Azure reliability documentation
The Azure reliability documentation provides information on what reliability means in a cloud platform, how Azure cloud supports reliability, and in what way each Azure service can be configured to support a reliable solution.
The documentation is organized into the following sections:
- Azure reliability guides by service. Learn how each Azure service supports reliability, including availability zones, multi-region support, and backup support.
- Reliability fundamentals. Learn about the concepts of reliability, business continuity, high availability, and disaster recovery. Understand how shared responsibility works between Microsoft and you.
- Azure regions. Learn about Azure regions, paired and nonpaired regions, and the list of services that are deployed to Azure regions.
- Azure availability zones. Learn about availability zones, including how they support high availability and disaster recovery, and which Azure services and regions support availability zones.
What is reliability?
Reliability refers to the ability of a workload to perform consistently at the expected level, and in accordance with business continuity requirements. Reliability is a key concept in cloud computing.

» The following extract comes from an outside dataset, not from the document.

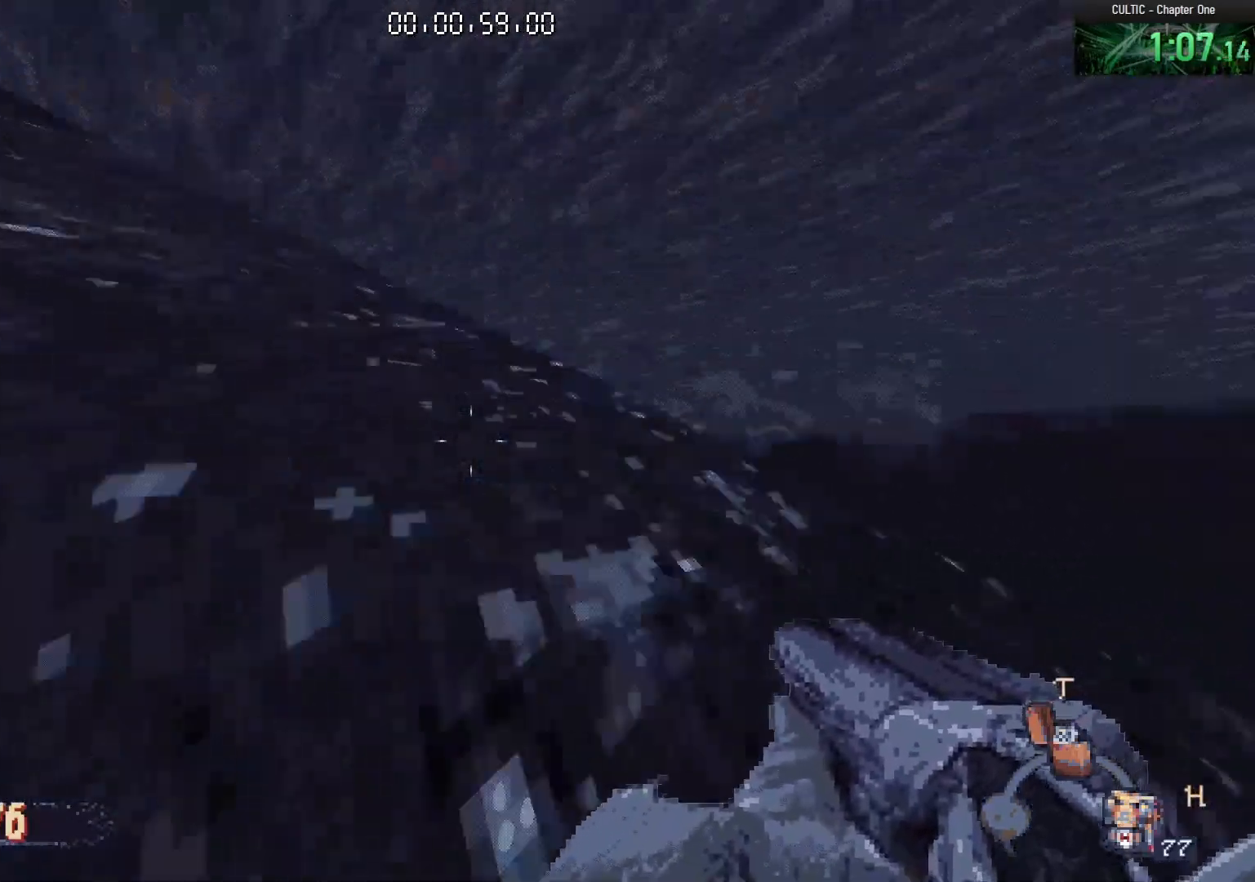
{"keys": ["ctrl", "w"], "mouse": [], "events": [[167, "space", "down"], [400, "space", "up"]]}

In Azure, reliability is achieved through a combination of factors, including the design of the platform itself, its services, the architecture of your applications, and the implementation of best practices.
A key approach to achieve reliability in a workload is resiliency, which is a workload's ability to withstand and recover from faults and outages. Azure offers a number of resiliency features such as availability zones, multi-region support, data replication, and backup and restore capabilities. These features must be considered when designing a workload to meet its business continuity requirements.
The documentation is organized into the following sections:
Azure reliability guides by service
Each Azure service has its own unique reliability characteristics. Azure provides a set of service-specific reliability guides that can help you design and implement a reliable workload, and the guidance can help you understand how to best use the service to meet your business needs. Each guide may contain the following sections, depending on which reliability features it supports:
Each reliability service guide generally contains information on how the service supports a range of reliability capabilities, including:
- Availability zones such as zonal and zone-redundant deployment options, traffic routing and data replication between zones, what happens if a zone experiences an outage, failback, and how to configure your resources for availability zone support.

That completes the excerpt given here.